Background
Rasmussen's encephalitis (RE) is a rare chronic neurological disorder mainly affecting children [
1]. The clinical manifestations of RE are characterized by unilateral drug-resistant epilepsy, progressive neurological, cognitive deterioration, and brain atrophy [
2,
3]. Hemispherectomy of the affected side still remains the only cure for controlling the seizures and cognitive deterioration caused by the disease [
4‐
6].
Although much progress has been made in the pathogenesis of RE, the fundamental cause remains unknown. Viral infections and autoimmunity are considered to be possible causes. Since 1958 when RE was first reported [
7,
8], several studies have reported the detection of a number of viruses including enteroviruses, Epstein-Barr virus (EBV), human cytomegalovirus (HCMV), human papillomavirus and herpes simplex virus (HSV) in the brains of RE patients. However, due to the variety of viruses detected, the lack of specificity, and the high infection rate of some viruses in the population, the causal relationship between a virus and RE has not yet been established.
In addition to viral infection, cytotoxic T lymphocyte (CTL) infiltration in the brain is a predominant feature of RE, and common T cell clones are shared among RE patients [
9], indicating that the CTL-mediated immune response plays an important role in the pathogenesis of RE [
10]. Autoimmunity was considered the cause of RE [
11]. However, anti-inflammatory therapy showed poor efficacy, and autoantibodies were detected in only a few patients, suggesting that the precise antigen triggering the T-cell response still requires careful identification [
12‐
15]. Recently, Anna et al. found that microglial nodules provides the environment for pathogenic T cells, accompanied with upregulation of interferon(IFN)-β [
16]. This finding indicates a possible association between CTL and virus infection in RE pathogenesis, and suggests that the interaction between viral infection and the immune response may lead to RE disease.
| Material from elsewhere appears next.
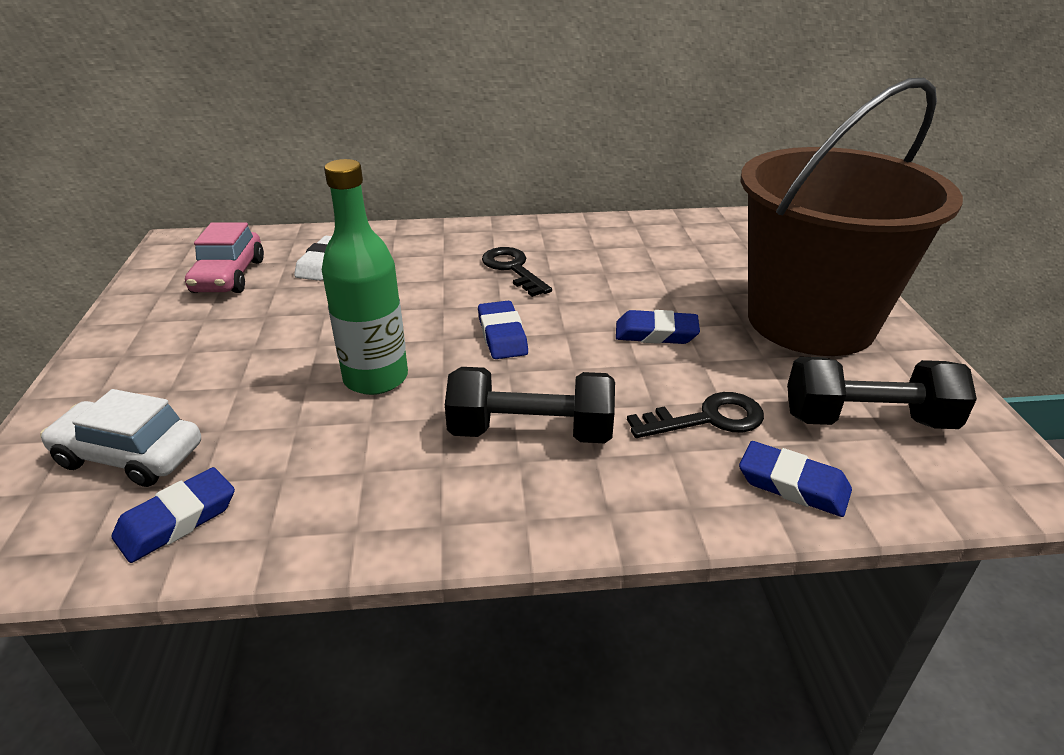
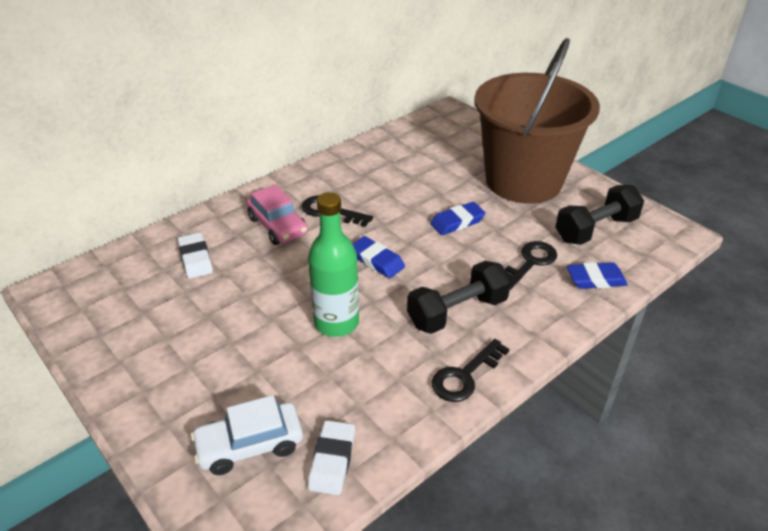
camera: 35 degrees left, 5 degrees up
blue eraser [111,467,235,563] -> white eraser [308,420,355,495]
pink car [185,222,264,293] -> pink car moved to [247,184,308,245]
none -> black key [432,339,509,402]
Human herpes viruses (HHVs) consist of a group of double-stranded DNA viruses and include HSV1, HSV2, varicella zoster virus (VZV), EBV, HCMV, HHV6, HHV7 and Kaposi's sarcoma associated herpes virus (KSHV) [
17]. Most of them are neurotropic and are likely to cause latent infection in the ganglion after acute infection [
18,
19]. Previously, we detected antigens of HCMV, EBV and HHV6 with positive rates ranging from 50% to 88.5% of RE cases [
20,
21]. The expression levels of HCMV, EBV and HHV6 antigens showed a positive correlation with brain atrophy, indicating the involvement of HHVs infection in this disease. However, HHV infection is common in humans and has a high seropositive rate in the population [
17]. In addition to their presence in RE, HHV antigens have also been detected in other epilepsy seizure diseases, such as temporal lobe epilepsy (TLE) [
22]. Therefore, the prevalence of HHV antigens in RE patients raises uncertainty about the effect of HHVs on pathogenesis of RE. Are HHVs true pathogenic factors or just an incidental coincidence?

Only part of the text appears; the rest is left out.